*** Begin section ***

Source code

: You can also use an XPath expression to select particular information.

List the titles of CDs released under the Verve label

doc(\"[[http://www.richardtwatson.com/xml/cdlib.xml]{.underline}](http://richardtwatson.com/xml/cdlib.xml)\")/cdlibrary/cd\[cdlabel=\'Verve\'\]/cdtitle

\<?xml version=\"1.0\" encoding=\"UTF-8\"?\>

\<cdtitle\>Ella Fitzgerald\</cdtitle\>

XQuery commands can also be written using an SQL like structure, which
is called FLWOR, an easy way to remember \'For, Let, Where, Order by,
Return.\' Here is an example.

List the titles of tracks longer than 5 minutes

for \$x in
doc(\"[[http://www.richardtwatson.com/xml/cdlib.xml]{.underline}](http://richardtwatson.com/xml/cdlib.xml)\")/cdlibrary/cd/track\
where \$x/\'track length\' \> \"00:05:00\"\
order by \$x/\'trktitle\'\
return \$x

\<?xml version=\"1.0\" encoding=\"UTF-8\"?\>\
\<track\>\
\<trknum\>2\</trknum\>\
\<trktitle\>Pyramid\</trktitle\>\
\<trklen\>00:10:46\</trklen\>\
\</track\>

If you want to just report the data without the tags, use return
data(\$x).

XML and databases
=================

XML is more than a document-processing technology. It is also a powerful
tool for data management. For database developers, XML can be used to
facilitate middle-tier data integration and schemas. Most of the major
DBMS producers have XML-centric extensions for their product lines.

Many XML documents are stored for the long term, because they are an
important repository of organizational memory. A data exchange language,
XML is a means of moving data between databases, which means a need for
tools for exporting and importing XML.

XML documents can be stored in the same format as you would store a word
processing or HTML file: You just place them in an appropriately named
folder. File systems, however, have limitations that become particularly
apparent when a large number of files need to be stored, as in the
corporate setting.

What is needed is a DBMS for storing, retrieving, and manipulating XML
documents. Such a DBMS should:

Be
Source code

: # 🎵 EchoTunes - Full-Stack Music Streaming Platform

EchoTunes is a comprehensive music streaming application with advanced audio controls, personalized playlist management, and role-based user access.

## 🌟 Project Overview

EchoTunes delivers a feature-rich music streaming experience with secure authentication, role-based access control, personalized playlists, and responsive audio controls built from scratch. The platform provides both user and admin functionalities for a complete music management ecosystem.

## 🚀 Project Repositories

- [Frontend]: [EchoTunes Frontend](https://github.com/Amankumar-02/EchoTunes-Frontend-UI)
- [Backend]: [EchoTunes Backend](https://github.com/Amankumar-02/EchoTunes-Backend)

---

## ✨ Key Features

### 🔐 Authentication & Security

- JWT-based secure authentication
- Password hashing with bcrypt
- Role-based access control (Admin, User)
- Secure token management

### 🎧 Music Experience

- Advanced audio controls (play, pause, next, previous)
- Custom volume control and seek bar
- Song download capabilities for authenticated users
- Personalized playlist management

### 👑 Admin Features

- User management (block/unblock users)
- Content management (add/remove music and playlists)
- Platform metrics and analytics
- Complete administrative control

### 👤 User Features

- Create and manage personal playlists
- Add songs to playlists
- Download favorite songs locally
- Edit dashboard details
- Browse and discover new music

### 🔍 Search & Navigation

*** End section ***

## Exercise aim
Send back exactly the lines of the listing above starting at the one with "- Custom volume control and seek bar" and ending at the one with "- Download favorite songs locally", inclusive, and no others.

## Response to this task
- Custom volume control and seek bar
- Song download capabilities for authenticated users
- Personalized playlist management

### 👑 Admin Features

- User management (block/unblock users)
- Content management (add/remove music and playlists)
- Platform metrics and analytics
- Complete administrative control

### 👤 User Features

- Create and manage personal playlists
- Add songs to playlists
- Download favorite songs locally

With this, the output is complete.